[Opening PASSAGE SHOWN section]

From: Dawn Cavin
I just read a comment from another person on here and they said that they had 4 males and 4 females. What people tend to not be told about this species is the males need 2 females if not more. I personally have 2 females and one male and both females are now expecting any day. These are very easy fish to take care of and they are also easy to please. a few fresh plants and some brine shrimp and they are happy
From: Stacy
I love these fish, but they do seem prone to some problems. During cycling I had 4 males and 4 females in a 20 gal long. I had to get rid of one of the males because he killed 2 of my other fish. Then the three other males didn't make it through the cycle. I treated for ich several times before figuring out I needed much more salt in the tank than I had been using. It seems to me that Lyretail need more salt than any others. Still like them, plan to get a 40gal to put the ones I still have along with a couple Sailfin.
From: nurse
I introduced 6 mollies into a 49 gal tank with 3 baby angels, being told that these were great community fish and could hold up against angels. Be warned that mollies CAN be aggressive and every once in awhile you can get one that has an attitude problem, worse than just a pecking order claim on life. My mollies politely pecked until they killed off all of the angels. They are now isolated to the small tank!

[Closing PASSAGE SHOWN section]

# [ASSIGNED TASK]
Can you reproduce the molly comments word for word, starting with "From: nurse" and going on through "the small tank!"? The material that comes after the molly comments stands apart from them.

[Opening DATASET CONTENT section]

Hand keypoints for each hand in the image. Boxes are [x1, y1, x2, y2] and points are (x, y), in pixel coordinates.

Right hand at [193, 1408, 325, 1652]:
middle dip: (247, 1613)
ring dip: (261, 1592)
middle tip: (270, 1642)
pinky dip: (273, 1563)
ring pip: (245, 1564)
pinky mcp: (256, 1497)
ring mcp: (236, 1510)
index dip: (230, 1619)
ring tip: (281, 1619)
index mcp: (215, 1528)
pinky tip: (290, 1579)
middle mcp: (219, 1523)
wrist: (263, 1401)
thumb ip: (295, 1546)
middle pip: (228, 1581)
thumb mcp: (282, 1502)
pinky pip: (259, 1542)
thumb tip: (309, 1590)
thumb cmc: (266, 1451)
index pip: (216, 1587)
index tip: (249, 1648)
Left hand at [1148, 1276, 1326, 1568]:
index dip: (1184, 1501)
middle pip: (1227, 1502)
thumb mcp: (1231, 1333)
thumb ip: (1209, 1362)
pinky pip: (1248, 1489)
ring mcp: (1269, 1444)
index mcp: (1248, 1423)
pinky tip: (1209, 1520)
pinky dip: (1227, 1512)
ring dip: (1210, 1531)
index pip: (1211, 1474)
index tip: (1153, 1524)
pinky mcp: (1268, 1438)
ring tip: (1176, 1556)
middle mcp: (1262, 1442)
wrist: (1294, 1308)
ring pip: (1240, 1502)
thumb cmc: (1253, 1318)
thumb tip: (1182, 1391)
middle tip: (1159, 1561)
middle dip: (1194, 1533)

[Closing DATASET CONTENT section]
[Opening DATASET CONTENT section]

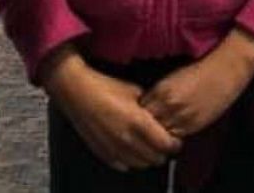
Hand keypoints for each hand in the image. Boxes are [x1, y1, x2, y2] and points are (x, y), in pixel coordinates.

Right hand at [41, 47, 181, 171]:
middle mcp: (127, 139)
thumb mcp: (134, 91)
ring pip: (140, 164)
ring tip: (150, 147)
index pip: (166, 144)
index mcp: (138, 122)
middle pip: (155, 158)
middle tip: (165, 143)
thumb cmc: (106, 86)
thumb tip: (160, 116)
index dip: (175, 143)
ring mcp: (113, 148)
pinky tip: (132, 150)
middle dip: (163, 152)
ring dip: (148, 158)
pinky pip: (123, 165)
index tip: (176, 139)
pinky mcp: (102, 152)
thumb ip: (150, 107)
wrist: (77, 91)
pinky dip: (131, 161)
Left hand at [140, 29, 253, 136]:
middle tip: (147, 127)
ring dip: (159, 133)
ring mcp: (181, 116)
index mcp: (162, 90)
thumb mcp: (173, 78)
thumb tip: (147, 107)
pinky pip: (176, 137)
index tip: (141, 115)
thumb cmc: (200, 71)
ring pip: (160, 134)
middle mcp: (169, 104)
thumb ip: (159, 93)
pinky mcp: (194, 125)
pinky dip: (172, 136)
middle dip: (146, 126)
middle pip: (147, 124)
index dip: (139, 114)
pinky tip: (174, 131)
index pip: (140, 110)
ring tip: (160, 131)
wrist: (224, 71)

[Closing DATASET CONTENT section]
[Opening DATASET CONTENT section]

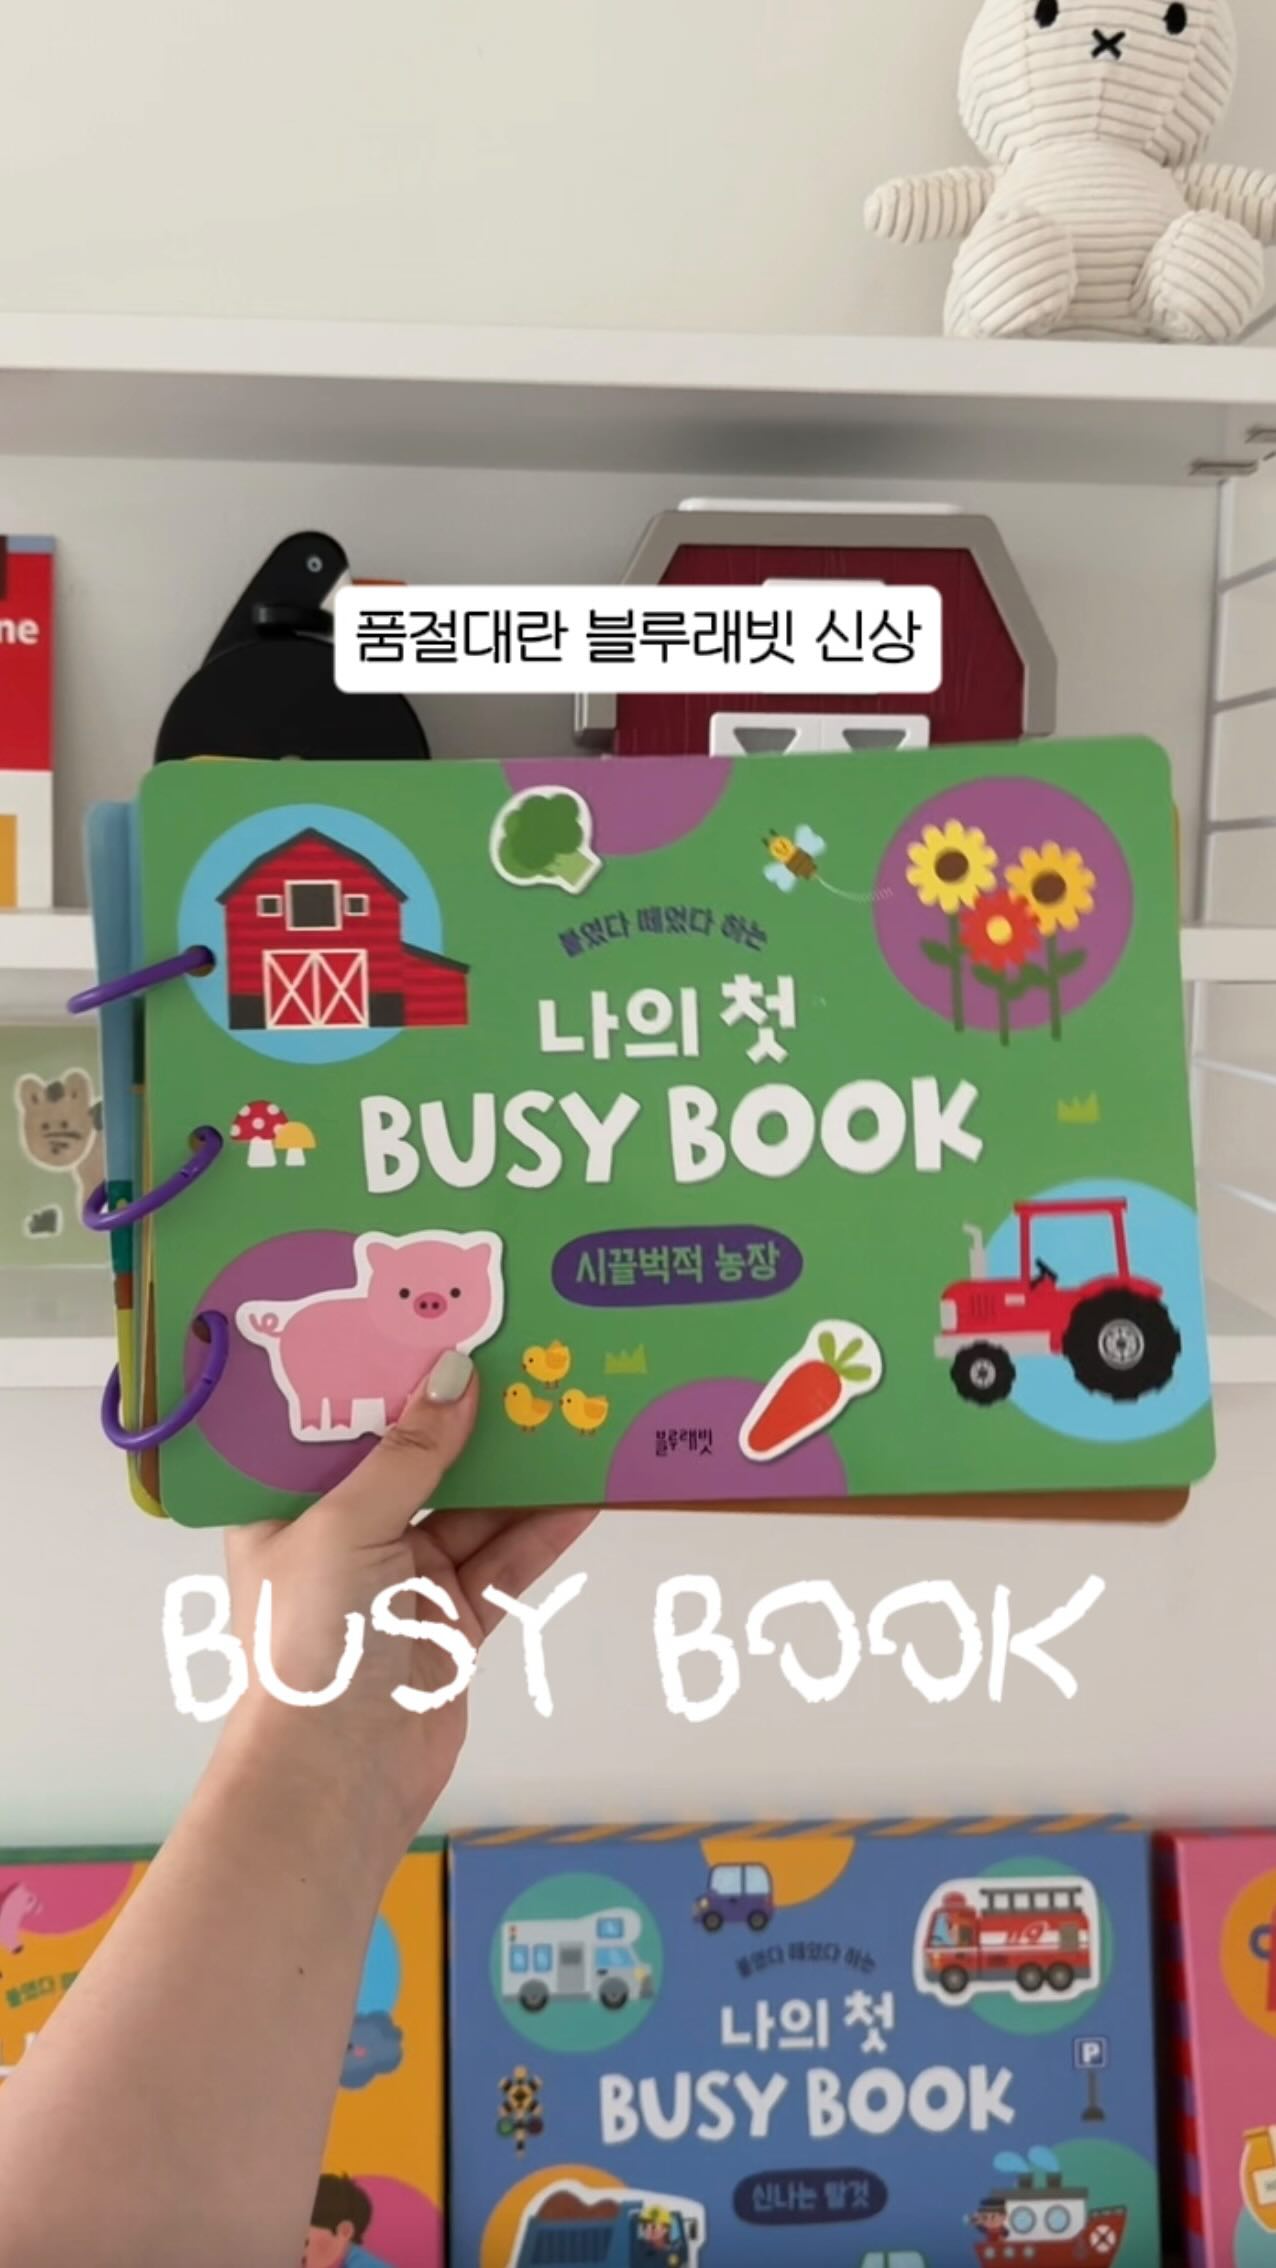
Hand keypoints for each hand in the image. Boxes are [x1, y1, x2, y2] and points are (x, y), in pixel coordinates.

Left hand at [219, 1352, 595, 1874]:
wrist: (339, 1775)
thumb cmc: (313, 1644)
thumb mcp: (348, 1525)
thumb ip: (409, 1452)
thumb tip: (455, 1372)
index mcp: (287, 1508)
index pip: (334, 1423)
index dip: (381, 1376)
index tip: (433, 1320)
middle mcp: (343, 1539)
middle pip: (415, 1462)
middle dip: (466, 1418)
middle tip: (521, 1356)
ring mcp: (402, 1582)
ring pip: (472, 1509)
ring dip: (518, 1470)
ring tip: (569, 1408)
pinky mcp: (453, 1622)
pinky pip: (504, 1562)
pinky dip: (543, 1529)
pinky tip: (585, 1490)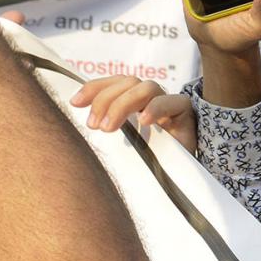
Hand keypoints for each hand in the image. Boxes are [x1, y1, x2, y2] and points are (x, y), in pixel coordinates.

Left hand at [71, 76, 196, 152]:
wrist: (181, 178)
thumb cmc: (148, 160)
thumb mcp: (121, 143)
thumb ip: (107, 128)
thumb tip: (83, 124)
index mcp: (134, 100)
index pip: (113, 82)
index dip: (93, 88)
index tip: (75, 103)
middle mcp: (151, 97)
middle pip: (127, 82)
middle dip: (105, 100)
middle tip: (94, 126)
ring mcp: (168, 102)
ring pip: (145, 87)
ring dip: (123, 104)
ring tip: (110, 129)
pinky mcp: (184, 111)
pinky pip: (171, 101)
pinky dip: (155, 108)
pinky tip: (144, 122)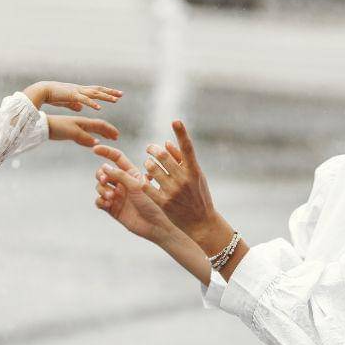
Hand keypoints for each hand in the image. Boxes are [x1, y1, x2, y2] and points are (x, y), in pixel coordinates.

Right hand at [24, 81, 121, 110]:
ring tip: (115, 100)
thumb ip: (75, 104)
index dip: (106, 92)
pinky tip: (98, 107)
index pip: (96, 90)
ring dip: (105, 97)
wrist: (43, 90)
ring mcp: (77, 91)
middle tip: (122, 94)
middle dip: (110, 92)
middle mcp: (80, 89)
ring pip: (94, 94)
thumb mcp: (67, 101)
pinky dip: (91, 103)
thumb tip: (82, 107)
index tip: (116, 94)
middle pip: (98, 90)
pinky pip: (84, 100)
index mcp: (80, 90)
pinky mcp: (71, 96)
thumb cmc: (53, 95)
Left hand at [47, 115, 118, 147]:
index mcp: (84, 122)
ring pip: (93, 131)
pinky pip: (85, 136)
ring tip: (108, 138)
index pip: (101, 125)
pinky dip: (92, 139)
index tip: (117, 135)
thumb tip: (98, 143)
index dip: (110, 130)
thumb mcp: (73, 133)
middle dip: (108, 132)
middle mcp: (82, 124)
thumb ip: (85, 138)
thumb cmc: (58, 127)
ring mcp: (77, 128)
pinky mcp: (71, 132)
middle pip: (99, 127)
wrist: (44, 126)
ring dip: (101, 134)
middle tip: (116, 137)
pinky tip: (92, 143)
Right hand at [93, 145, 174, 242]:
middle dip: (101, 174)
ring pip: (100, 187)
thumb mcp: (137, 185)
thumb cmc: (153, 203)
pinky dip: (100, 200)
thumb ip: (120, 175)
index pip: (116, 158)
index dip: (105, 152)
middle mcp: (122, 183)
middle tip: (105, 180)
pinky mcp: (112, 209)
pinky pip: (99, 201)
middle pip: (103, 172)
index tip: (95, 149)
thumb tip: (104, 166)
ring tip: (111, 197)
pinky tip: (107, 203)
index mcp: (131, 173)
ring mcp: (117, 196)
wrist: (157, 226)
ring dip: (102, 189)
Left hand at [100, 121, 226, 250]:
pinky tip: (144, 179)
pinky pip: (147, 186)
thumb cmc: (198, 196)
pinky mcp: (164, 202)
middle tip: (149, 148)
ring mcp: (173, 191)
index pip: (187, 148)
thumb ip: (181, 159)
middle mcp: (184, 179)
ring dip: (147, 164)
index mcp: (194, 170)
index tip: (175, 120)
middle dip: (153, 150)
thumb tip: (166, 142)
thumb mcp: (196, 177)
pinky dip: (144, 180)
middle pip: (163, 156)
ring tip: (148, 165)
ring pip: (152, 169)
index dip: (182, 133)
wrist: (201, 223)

[Closing DATASET CONTENT section]

# [RESPONSE TO THIS TASK]
From: nurse
I introduced 6 mollies into a 49 gal tank with 3 baby angels, being told that these were great community fish and could hold up against angels. Be warned that mollies CAN be aggressive and every once in awhile you can get one that has an attitude problem, worse than just a pecking order claim on life. My mollies politely pecked until they killed off all of the angels. They are now isolated to the small tank!